Le Futiloscope likes it when a confluence of random coincidences put us on the scent of a phenomenon that until now -- nobody’s perfect -- has escaped us. An article in Les Echos in mid-November, another in Le Monde last week and suddenly the term “Parennials” becomes everyday. Is this another prefabricated word to describe a more or less bogus trend? Not exactly, which is why we’re telling you about it. The term showed up a year or so ago in the New York Times to describe this new category of parents represented by our dear friends the Millennials. Yes indeed, they have arrived at an age where they are no longer content just to raise green plants or little kitties (and to Instagram them on the famous eponymous pink background), now they want to make babies. Up to this point, nothing particularly untoward.
Except that, of course, once the millennials are parents (i.e. Parennials) they don’t do anything like anybody else (at least not like anybody who came before). They’re used to being super connected and super collaborative and they don’t see why they shouldn’t apply the same techniques to parenting, the same that they would use to chose a restaurant or find a sex friend. They are probably the first generation of parents in history to totally blow off their friends and elder’s oral or even written advice. As an American expert said, “Google is the new grandparent, the new neighbor, the new nanny.” What exactly does that mean? A young “Parennial” in her lovely Milky Bar T-shirt has a problem nursing? She doesn’t ask her mother or her older sister. She looks for a forum or even an app to resolve the problem…and if there’s no app out there, she invents one, like Anna Halsall, techie engineer who created Baby’s Days, the digital gadget that makes the old-fashioned post it “10:45 pm right breast” completely obsolete.

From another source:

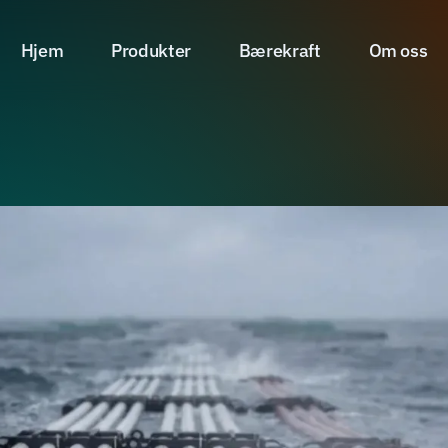
Hjem
Produkter
Bærekraft
Om oss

Looking for girlfriends with whom to share those little anxieties and major joys? You don’t have to freeze yourself to death on a park bench in a sordid park…the French app WeMoms and its community of 1.2 million new moms will do it for you. It’s fun to talk on line while you give the nighttime bottle; after all, you have two hands don’t you? There’s also Peanut, often called the Maternity Tinder, which allows you to geo-localize nearby women who have lots in common with you, besides just having a new baby. We could go on forever listing the tools of “virtual” help available to these dear Parennials isolated in large cities: Gouzi, Magic Maman, Baby Connect in France ... we especially like The Wonder Weeks that alerts you when baby will turn the corner of a significant life event. That’s a little scary – especially if nothing much really happens! But not to the Parennials, who tend to see these first steps with a baby like the launch of a new start-up ! They prefer to have a strong business plan; it’s more reassuring. There’s even something called Baby Manager or Bsit, the Trip Advisor of babysitters, all noted and classed by users, it’s not bad either if you’re a control freak ! It’s no longer “done” to read through the ads posted at the local supermarket, or to try to recruit the neighbor’s au pair. The Parennials would never do anything as irresponsible or spontaneous.
Clearly Le Futiloscope is very concerned for these young co-parents (that’s what they call themselves). It imagines them at 2 am after having read 622 contradictory commentaries about the baby that having just thrown up a yogurt like something straight out of The Exorcist! It would make even Dr. Spock a little nervous. You can only imagine their confusion and dismay in face of this uncontrolled mass of alarmist information…Another menace lurks just below the surface…there are now seminars to help brands take advantage of the Parennials and the juicy market that they represent. Some apps, when quizzed by the financial press, admit that they have every intention of exploiting the precious data collected from these new moms to help potential clients better target their communications. Others, like Gouzi, launched by Evian, are direct emanations of businesses linked to early childhood. Besides all the rest, Parennials will now be the new big game to be hunted. Too bad for them!